TRUTH BE TOLD

OUR LIFE JOURNEYS

Image credit: JOHAN MOUCHET on Unsplash.

By DR VICKI BISMILLA

As I sit cross-legged early each morning gazing east at the morning sun, I am keenly aware of Nature’s hand in the four seasons.

Watching the near-melted snow, hearing birds as winter turns to spring, soaking in the beauty of bountiful summers, watching leaves turn into the magnificent hues of autumn and becoming excited as I witness the first snowflakes of winter.

Nature knows exactly what She’s doing, subtly changing from season to season, maintaining the rhythm of Earth’s life on land, sea and air. And so it is with the seasons She has planned for our life’s journey from our childhood spring, to our carefree young summer, to our Autumn midlife and then our winter decades.

We are in good hands.

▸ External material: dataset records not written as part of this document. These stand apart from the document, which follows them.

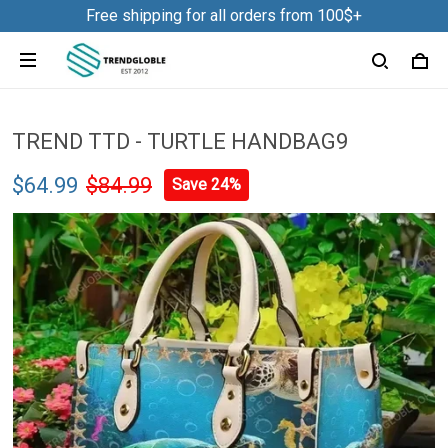
Free shipping for all orders from 100$+
TREND TTD - TURTLE HANDBAG9
$64.99
$84.99
Save 24%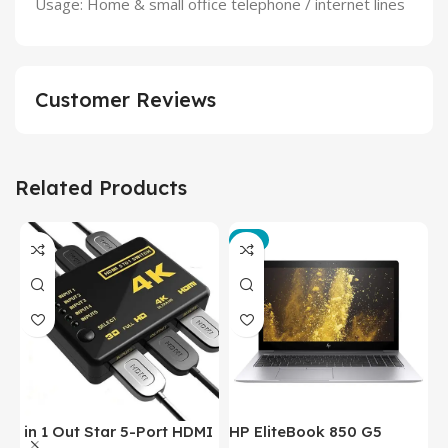
Usage: Home & small office telephone / internet lines
Customer Reviews
Related Products
-3%
in 1 Out Star 5-Port HDMI
HP EliteBook 850 G5
T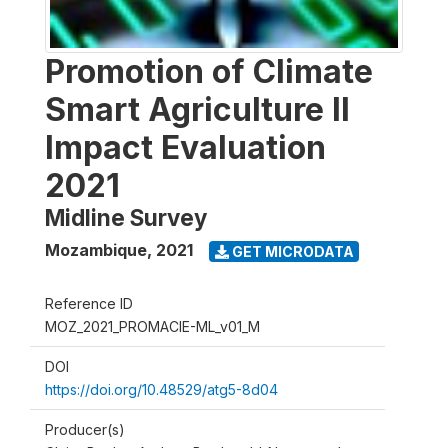
Promotion of Climate
Smart Agriculture II
Impact Evaluation
2021
Midline Survey
Mozambique
,
2021
GET MICRODATA
Reference ID
MOZ_2021_PROMACIE-ML_v01_M
DOI
https://doi.org/10.48529/atg5-8d04
Producer(s)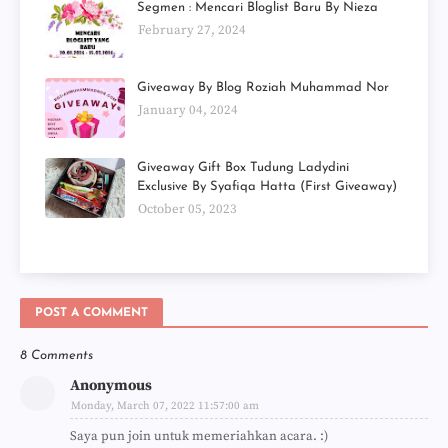
Segmen : Mencari Bloglist Baru By Nieza
February 27, 2024
Giveaway By Blog Roziah Muhammad Nor
January 04, 2024
Giveaway Gift Box Tudung Ladydini
Exclusive By Syafiqa Hatta (First Giveaway)
October 05, 2023
POST A COMMENT
8 Comments
Anonymous
Monday, March 07, 2022 11:57:00 am
Saya pun join untuk memeriahkan acara. :)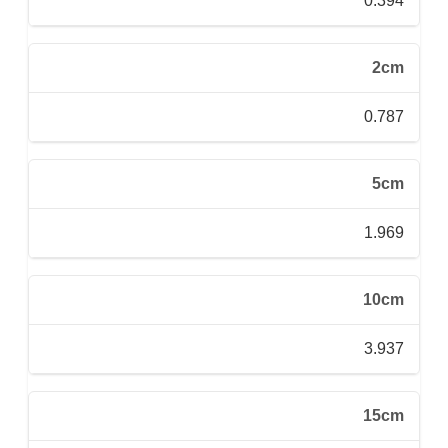
0.394
2cm
0.787
5cm
1.969
10cm
3.937
15cm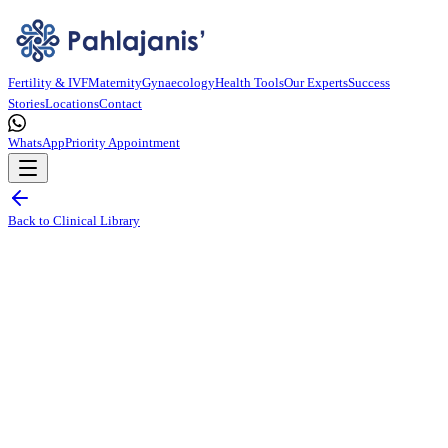
Fertility & IVF
Maternity
Gynaecology
Health Tools
Our Experts
Success
Stories
Locations
Contact
WhatsApp
Priority Appointment
Back to Clinical Library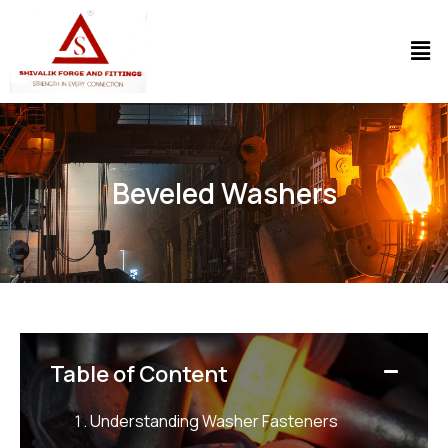
Beveled Washers
Table of Content
Understanding Washer Fasteners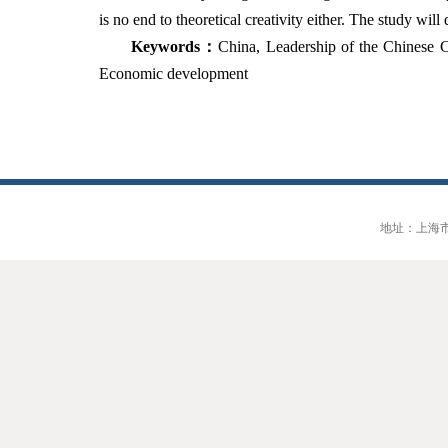
is no end to theoretical creativity either. The study wi
Keywords
：
China
,
Leadership of the Chinese Co
Economic development
地址：上海市大连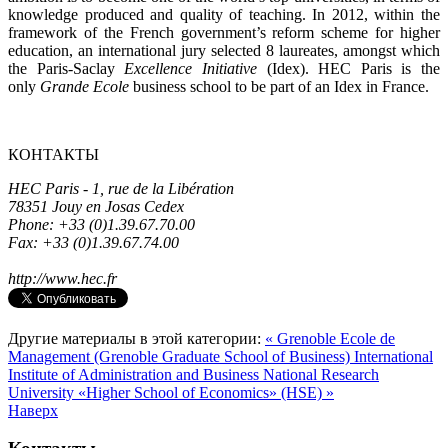
knowledge produced and quality of teaching. In 2012, within the
framework of the French government’s reform scheme for higher
education, an international jury selected 8 laureates, amongst which
the Paris-Saclay
Excellence Initiative
(Idex). HEC Paris is the
only
Grande Ecole
business school to be part of an Idex in France.
КОНТАКТЫ
HEC Paris -
1, rue de la Libération
78351 Jouy en Josas Cedex
Phone: +33 (0)1.39.67.70.00
Fax: +33 (0)1.39.67.74.00
http://www.hec.fr
Другие материалы в этой категории:
« Grenoble Ecole de
Management (Grenoble Graduate School of Business)
International
Institute of Administration and Business National Research
University «Higher School of Economics» (HSE) »
Наверх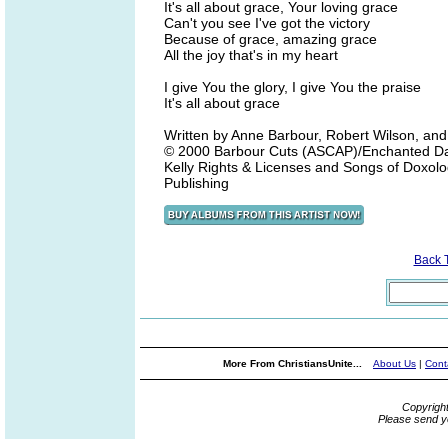
It's all about grace, Your loving grace
Can't you see I've got the victory
Because of grace, amazing grace
All the joy that's in my heart
I give You the glory, I give You the praise
It's all about grace
Written by Anne Barbour, Robert Wilson, an
© 2000 Barbour Cuts (ASCAP)/Enchanted Da
Kelly Rights & Licenses and Songs of Doxolo
Publishing
Back 
More From ChristiansUnite...
About Us
|
Cont
Copyrigh
Please send y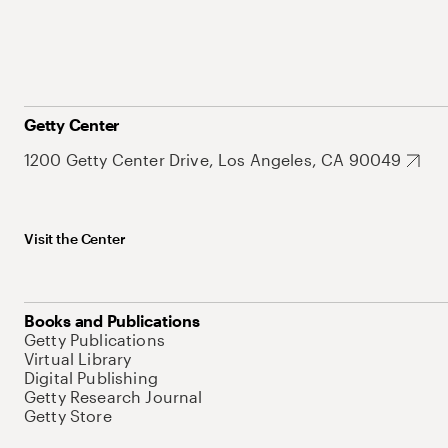
Getty Center
1200 Getty Center Drive, Los Angeles, CA 90049
Visit the Center
Books and Publications
Getty Publications
Virtual Library
Digital Publishing
Getty Research Journal
Getty Store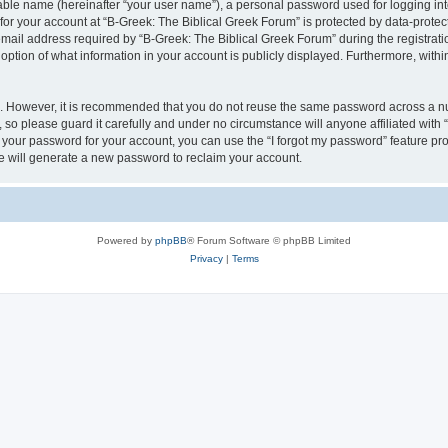
iable name (hereinafter “your user name”), a personal password used for logging in
 for your account at “B-Greek: The Biblical Greek Forum” is protected by data-protect
il address required by “B-Greek: The Biblical Greek Forum” during the registration 
option of what information in your account is publicly displayed. Furthermore, within
re. However, it is recommended that you do not reuse the same password across a n
 so please guard it carefully and under no circumstance will anyone affiliated with
t your password for your account, you can use the “I forgot my password” feature pr
 will generate a new password to reclaim your account.
Powered by
phpBB
® Forum Software © phpBB Limited
Privacy
|
Terms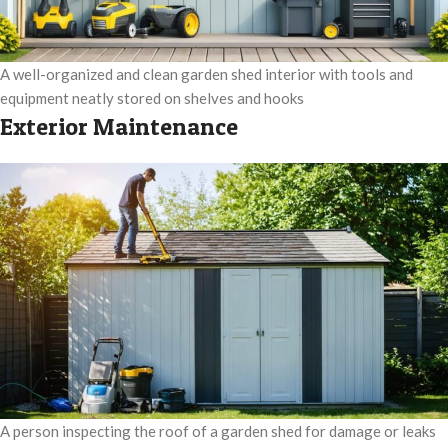
A well-organized and clean garden shed interior with tools and
equipment neatly stored on shelves and hooks
Exterior Maintenance
A person inspecting the roof of a garden shed for damage or leaks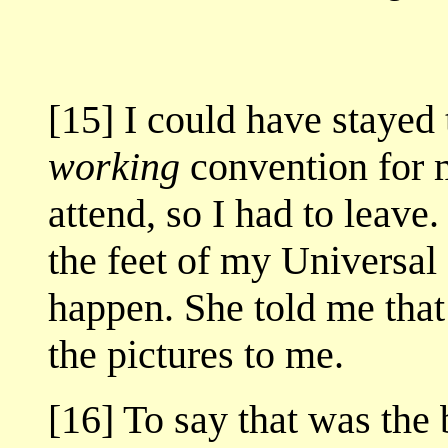
[15] I could have stayed 
working
convention for m
attend, so I had to leave
the feet of my Universal
happen. She told me that
the pictures to me.
[16] To say that was the 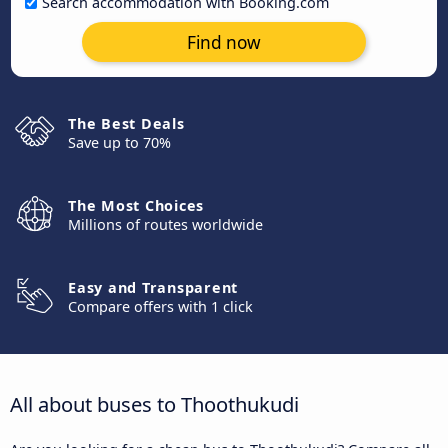
Search accommodation with Booking.com
Find now
The Best Deals
Save up to 70%
The Most Choices
Millions of routes worldwide
Easy and Transparent
Compare offers with 1 click
All about buses to Thoothukudi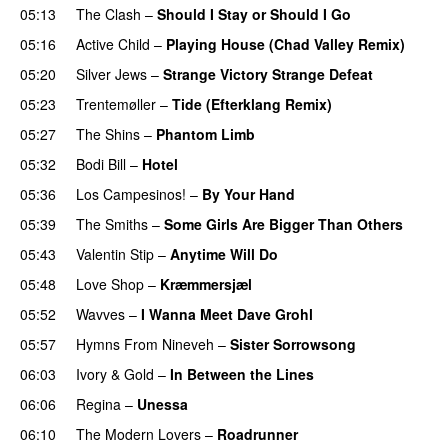
05:13
The Clash
–
Should I Stay or Should I Go
05:16
Active Child
–
Playing House (Chad Valley Remix)
05:20
Silver Jews
–
Strange Victory Strange Defeat
05:23
Trentemøller
–
Tide (Efterklang Remix)
05:27
The Shins
–
Phantom Limb
05:32
Bodi Bill
–
Hotel
05:36
Los Campesinos!
–
By Your Hand
05:39
The Smiths
–
Some Girls Are Bigger Than Others
05:43
Valentin Stip
–
Anytime Will Do
05:48
Love Shop
–
Kræmmersjæl
05:52
Wavves
–
I Wanna Meet Dave Grohl
05:57
Hymns From Nineveh
–
Sister Sorrowsong
06:03
Ivory & Gold
–
In Between the Lines
06:06
Regina
–
Unessa
06:10
The Modern Lovers
–
Roadrunner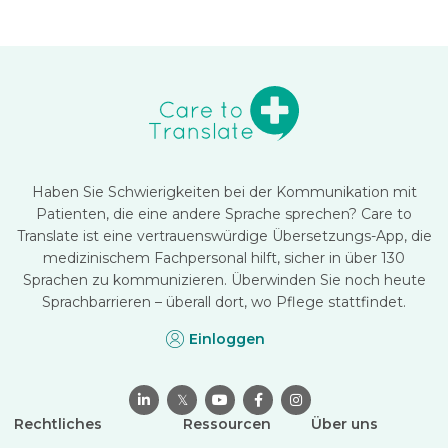
Haben Sie Schwierigkeiten bei der Kommunikation mit
Patienten, die eine andere Sprache sprechen? Care to
Translate ist eine vertrauenswürdige Übersetzungs-App, die
medizinischem Fachpersonal hilft, sicher in über 130
Sprachen zu kommunizieren. Überwinden Sie noch heute
Sprachbarrieren – überall dort, wo Pflege stattfindet.
Einloggen

𝕏



Rechtliches
Ressourcen
Über uns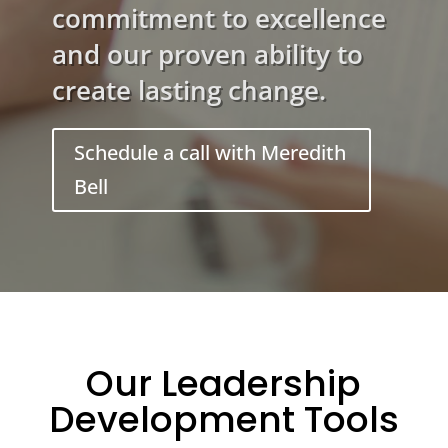
commitment to excellence
and our proven ability to
create lasting change.
Schedule a call with Meredith
Bell
Our Leadership
Development Tools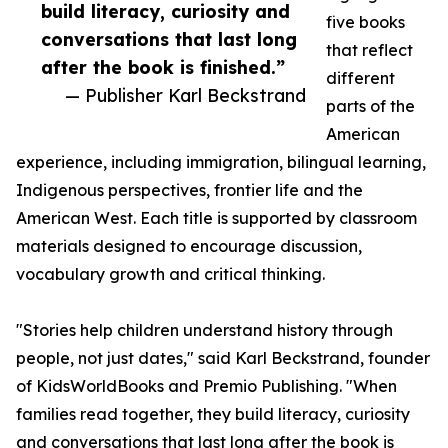
build literacy, curiosity and
five books
conversations that last long
that reflect
after the book is finished.”
different
— Publisher Karl Beckstrand
parts of the
American
experience, including immigration, bilingual learning,
Indigenous perspectives, frontier life and the
American West. Each title is supported by classroom
materials designed to encourage discussion,
vocabulary growth and critical thinking.
"Stories help children understand history through
people, not just dates," said Karl Beckstrand, founder
of KidsWorldBooks and Premio Publishing. "When
families read together, they build literacy, curiosity
and conversations that last long after the book is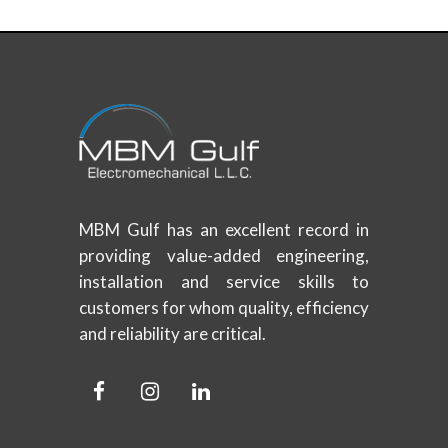
MBM Gulf has an excellent record in
providing value-added engineering,
installation and service skills to
customers for whom quality, efficiency
and reliability are critical.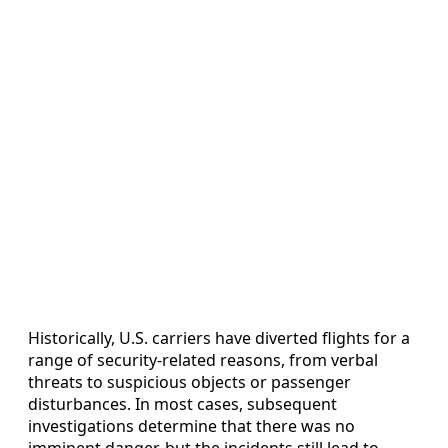
Historically, U.S. carriers have diverted flights for a
range of security-related reasons, from verbal
threats to suspicious objects or passenger
disturbances. In most cases, subsequent
investigations determine that there was no
imminent danger, but the incidents still lead to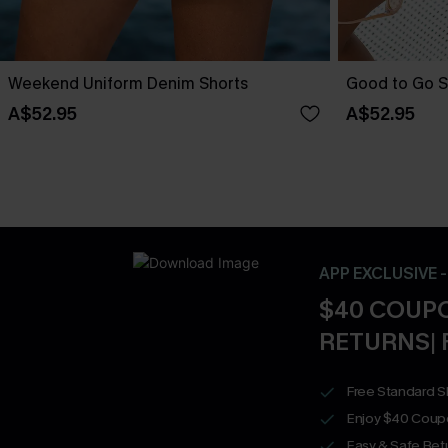
Weekend Uniform Denim Shorts
Good to Go S
A$52.95
A$52.95
APP EXCLUSIVE 
$40 COUPO
RETURNS| 
Free Standard S
Enjoy $40 Coup
Easy & Safe Retu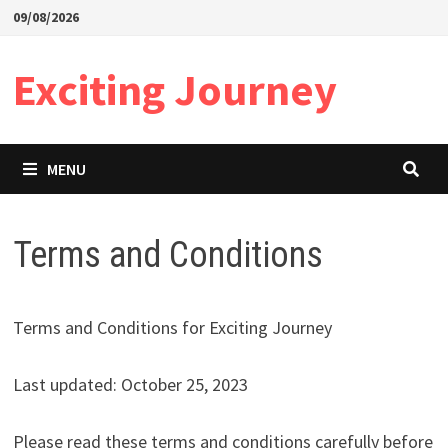
Skip
09/08/2026
to
content
Exciting Journey
MENU
Terms and Conditions
Terms and Conditions for Exciting Journey
Last updated: October 25, 2023
Please read these terms and conditions carefully before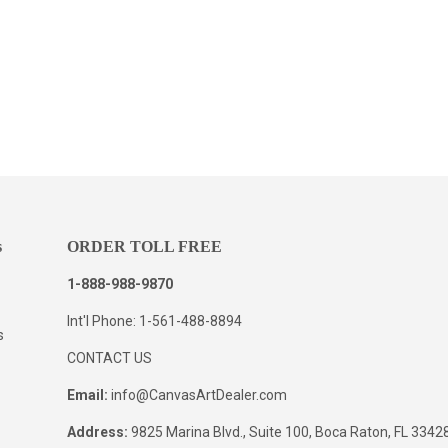
s
ORDER TOLL FREE
1-888-988-9870
Int'l Phone: 1-561-488-8894
s
CONTACT US
Email:
info@CanvasArtDealer.com
Address:
9825 Marina Blvd., Suite 100, Boca Raton, FL 334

Shakespeare was right in his chronicling of the seven ages.

In his play As You Like It (act II, scene vii), several lords, banished into the woods, help a hungry old man they encounter and discuss “deep and contemplative” that

 …we are not alone unhappy:

This wide and universal theatre

Presents more woeful pageants than the scene

Wherein we play in.”

It is at this point that Jacques, a banished lord, speaks the famous lines beginning with

All the world’s a stage,

And all the men and women merely players;

They have their exits and their entrances,

And one man in his time plays many parts,

His acts being seven ages.

Shakespeare, writing in the late 16th and early 17th centuries, likely learned about the 12th century idea of the seven ages of man and incorporated it aptly into this speech.

He describes each stage of our lives as:

1. Baby or infant

2. School student or child

3. Lover (young and foolish)

4. Soldier (ambitious, takes risks, seeks out honour)

5. Justice or judge (using experiences from life to advise good decisions)

6. Old person (some faculties start to wane)

7. Extreme old age (again needing assistance like a child)

While many of us educated in the British-influenced education systems studied Shakespeare, sadly our education systems did not expose us to similar teachings in South Asian cultures.

For example, Hindu scriptures list four stages in the human journey.

These are spiritually guided while the western stages are physical.

1. Brahmacharya (the student marked by chastity, devotion and obedience to teacher)

2. Grihastha (marriage, parenthood, sustaining family, duty toward God)

3. Vanaprastha (forest dweller withdrawing from material things, ascetic, yogic life)

4. Sanyasi (renouncer of worldly possessions, seeking union with the absolute and moksha.

Regardless of culture or beliefs, the seasons on Earth as well as its dwellers go through seasons, cycles and journeys designed by Nature.

Whether we look at life’s progressive stages merely as predictive physical and biological changes or we see our journey through eastern lens as a spiritual one, the journey itself is the constant. Just as Nature in Her ultimate wisdom charts the seasons, so too She charts the stages of human life.

It is set and we cannot change the course. The learning for us is to accept that with grace.  

Dr Vicki Bismilla is a retired Superintendent of Schools and retired college Vice-President, Academic, and Chief Learning Officer. She has authored two books.